* Your task: From the entries below, please gather each line containing the string "原图的顶点".

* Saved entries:
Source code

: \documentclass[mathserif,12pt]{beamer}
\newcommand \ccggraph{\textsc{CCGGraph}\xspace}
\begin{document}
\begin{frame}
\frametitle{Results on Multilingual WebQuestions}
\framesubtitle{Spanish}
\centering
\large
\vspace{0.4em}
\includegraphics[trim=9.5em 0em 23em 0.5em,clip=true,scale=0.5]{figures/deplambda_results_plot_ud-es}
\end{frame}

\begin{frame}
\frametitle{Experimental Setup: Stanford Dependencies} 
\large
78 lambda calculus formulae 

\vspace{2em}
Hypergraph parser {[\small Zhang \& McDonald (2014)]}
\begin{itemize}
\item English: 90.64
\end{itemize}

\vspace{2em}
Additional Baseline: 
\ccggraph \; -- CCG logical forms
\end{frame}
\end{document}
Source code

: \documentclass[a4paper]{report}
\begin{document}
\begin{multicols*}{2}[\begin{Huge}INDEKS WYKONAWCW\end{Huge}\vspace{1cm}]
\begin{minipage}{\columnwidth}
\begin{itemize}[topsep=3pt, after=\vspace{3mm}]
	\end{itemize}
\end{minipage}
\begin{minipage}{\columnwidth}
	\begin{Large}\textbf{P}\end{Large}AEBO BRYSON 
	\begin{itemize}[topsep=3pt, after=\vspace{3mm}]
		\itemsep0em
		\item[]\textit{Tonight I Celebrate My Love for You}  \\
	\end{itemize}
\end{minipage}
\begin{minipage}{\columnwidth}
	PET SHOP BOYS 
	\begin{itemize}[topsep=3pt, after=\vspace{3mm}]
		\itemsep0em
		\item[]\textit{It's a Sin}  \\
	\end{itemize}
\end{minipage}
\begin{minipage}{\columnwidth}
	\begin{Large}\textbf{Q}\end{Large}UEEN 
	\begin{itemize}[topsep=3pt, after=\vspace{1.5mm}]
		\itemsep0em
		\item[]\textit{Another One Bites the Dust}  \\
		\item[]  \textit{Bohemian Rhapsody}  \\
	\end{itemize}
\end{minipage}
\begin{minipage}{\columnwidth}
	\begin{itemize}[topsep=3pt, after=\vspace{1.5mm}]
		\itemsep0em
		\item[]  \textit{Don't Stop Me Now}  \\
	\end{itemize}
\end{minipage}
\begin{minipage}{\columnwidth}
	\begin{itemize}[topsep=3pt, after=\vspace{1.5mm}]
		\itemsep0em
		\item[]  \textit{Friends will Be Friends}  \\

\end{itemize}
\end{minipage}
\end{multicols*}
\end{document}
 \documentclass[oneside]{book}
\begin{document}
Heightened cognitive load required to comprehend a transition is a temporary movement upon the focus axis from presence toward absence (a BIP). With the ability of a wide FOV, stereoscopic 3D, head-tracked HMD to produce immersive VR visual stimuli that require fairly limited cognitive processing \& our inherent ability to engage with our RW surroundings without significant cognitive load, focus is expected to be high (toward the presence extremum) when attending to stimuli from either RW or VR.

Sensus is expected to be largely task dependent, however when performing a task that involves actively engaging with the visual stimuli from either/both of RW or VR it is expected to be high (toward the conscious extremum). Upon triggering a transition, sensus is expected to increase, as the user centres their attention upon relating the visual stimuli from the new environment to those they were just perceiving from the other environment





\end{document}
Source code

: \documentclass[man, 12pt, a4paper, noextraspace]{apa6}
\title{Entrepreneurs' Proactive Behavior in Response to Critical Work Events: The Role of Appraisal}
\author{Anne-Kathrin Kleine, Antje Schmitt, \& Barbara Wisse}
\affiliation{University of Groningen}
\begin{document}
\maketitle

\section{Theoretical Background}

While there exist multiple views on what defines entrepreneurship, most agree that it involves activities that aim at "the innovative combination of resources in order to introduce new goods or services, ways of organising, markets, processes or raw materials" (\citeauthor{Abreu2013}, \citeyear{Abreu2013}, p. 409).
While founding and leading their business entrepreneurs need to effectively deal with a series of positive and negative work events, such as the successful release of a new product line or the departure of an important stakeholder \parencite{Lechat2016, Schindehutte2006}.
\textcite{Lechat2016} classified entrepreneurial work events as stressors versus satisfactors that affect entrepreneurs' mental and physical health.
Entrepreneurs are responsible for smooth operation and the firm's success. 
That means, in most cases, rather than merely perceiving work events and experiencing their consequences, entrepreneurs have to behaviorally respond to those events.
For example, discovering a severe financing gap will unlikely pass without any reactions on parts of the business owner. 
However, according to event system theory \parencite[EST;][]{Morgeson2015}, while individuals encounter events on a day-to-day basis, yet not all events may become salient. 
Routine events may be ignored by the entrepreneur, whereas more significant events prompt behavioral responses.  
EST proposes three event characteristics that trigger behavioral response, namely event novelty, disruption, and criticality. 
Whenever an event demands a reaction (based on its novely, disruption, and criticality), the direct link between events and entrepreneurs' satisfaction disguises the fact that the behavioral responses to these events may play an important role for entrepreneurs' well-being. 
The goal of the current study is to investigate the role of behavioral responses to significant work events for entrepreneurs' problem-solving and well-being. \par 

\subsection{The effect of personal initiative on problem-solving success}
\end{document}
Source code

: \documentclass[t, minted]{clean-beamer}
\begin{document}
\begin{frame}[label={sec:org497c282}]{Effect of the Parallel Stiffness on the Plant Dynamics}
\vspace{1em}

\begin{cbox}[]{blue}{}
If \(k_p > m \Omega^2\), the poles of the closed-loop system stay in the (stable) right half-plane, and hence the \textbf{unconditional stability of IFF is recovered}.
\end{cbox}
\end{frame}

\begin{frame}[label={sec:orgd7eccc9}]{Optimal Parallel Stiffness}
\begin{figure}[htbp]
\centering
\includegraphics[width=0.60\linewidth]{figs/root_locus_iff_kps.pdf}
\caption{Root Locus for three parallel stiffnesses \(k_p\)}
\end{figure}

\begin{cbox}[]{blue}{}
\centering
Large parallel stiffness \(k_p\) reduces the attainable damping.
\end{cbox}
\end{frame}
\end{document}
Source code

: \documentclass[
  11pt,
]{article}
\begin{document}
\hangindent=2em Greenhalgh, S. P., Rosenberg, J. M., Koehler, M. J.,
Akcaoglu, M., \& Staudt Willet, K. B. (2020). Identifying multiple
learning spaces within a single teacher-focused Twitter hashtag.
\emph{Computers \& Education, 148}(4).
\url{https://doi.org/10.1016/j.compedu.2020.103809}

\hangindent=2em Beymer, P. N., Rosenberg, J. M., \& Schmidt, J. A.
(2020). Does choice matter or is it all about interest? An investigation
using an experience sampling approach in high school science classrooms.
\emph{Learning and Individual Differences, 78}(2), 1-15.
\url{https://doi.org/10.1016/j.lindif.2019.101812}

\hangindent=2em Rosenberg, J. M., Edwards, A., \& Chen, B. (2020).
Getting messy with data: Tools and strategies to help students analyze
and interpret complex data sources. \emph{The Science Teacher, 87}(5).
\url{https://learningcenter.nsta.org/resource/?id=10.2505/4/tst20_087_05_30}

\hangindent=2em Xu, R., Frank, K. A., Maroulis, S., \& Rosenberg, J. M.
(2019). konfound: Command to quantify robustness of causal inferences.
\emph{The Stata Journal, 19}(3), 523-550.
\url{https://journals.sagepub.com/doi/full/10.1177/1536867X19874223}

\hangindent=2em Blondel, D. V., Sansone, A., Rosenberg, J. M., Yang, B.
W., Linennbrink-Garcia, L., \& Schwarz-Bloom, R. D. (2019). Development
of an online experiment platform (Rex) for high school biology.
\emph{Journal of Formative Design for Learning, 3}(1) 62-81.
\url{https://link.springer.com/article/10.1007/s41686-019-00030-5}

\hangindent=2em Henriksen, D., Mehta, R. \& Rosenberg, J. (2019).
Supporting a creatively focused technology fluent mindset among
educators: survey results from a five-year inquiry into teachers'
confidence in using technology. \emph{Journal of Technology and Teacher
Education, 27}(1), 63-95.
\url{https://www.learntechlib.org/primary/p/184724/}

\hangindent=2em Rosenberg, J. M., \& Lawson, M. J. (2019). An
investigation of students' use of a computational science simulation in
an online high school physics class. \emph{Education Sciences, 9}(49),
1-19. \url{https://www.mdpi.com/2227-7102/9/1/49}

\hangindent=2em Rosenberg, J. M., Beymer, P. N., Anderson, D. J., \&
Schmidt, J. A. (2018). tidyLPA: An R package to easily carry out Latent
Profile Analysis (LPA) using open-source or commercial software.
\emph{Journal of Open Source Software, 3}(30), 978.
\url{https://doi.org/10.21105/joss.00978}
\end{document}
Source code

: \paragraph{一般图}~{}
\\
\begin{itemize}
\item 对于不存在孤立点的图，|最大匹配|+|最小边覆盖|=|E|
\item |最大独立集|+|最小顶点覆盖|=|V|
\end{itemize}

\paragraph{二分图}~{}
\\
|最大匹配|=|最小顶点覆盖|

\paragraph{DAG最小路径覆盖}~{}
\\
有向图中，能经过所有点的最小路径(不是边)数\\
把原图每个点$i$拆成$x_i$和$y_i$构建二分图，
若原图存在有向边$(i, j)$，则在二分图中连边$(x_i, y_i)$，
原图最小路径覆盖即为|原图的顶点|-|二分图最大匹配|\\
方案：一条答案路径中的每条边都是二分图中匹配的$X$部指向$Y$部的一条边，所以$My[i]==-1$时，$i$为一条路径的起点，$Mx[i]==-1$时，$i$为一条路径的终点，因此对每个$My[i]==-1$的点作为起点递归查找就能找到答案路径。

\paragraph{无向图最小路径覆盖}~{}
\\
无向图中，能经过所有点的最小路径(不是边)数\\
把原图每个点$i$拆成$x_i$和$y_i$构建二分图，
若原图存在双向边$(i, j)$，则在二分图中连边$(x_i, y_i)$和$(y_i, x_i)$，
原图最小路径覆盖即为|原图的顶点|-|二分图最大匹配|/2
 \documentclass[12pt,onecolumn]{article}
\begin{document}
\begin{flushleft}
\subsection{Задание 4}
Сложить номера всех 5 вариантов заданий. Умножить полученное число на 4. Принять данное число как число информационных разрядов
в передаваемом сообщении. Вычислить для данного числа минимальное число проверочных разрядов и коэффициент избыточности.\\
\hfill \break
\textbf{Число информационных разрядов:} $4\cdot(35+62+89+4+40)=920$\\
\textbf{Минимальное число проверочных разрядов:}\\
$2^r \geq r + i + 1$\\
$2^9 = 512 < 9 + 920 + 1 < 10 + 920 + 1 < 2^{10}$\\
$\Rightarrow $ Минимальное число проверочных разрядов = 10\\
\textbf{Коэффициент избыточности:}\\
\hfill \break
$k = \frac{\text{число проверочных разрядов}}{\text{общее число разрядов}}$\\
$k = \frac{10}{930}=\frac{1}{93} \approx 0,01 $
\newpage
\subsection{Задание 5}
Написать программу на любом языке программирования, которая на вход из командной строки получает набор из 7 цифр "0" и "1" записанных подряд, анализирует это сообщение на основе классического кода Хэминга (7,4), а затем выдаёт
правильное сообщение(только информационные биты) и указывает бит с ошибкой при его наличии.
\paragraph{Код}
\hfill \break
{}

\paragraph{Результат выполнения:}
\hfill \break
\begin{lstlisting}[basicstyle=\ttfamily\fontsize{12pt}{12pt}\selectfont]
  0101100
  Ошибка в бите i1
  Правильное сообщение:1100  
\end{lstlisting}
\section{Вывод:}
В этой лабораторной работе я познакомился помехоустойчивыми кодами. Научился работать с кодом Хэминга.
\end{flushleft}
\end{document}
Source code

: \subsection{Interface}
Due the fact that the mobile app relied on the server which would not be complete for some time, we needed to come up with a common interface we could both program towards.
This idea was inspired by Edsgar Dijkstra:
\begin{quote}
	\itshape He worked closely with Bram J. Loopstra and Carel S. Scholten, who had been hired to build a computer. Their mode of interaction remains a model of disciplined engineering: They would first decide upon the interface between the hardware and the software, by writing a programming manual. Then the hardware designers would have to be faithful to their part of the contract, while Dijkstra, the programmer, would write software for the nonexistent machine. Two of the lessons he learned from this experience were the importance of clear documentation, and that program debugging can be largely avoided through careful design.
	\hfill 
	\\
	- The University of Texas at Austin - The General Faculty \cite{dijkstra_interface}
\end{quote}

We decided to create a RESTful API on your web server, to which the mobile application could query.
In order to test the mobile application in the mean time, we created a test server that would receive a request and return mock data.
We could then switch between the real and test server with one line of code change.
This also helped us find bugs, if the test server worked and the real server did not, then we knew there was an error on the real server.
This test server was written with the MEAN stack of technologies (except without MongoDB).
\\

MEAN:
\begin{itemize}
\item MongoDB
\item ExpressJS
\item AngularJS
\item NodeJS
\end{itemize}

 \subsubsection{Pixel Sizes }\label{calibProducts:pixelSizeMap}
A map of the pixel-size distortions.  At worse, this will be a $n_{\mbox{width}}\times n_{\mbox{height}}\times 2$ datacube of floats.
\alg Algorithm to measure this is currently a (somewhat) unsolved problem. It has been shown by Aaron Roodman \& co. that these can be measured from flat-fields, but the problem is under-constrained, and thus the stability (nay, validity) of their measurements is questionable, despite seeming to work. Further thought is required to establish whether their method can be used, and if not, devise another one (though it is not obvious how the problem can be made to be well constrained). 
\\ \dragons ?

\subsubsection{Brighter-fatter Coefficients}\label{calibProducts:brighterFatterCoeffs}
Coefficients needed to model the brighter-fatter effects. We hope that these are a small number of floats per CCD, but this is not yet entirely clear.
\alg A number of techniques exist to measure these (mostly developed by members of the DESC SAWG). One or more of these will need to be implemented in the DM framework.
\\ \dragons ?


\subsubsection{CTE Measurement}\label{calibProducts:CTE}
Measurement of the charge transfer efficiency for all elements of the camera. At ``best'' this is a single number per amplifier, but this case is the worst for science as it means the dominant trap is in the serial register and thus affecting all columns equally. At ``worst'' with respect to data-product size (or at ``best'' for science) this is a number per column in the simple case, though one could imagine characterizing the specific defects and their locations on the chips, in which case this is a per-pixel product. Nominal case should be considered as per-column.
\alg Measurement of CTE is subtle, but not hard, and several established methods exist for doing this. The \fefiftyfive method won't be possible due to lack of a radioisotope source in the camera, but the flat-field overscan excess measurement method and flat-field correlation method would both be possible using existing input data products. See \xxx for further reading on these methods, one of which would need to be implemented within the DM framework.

* Output of the exercise:
原图最小路径覆盖即为|原图的顶点|-|二分图最大匹配|\\
原图最小路径覆盖即为|原图的顶点|-|二分图最大匹配|/2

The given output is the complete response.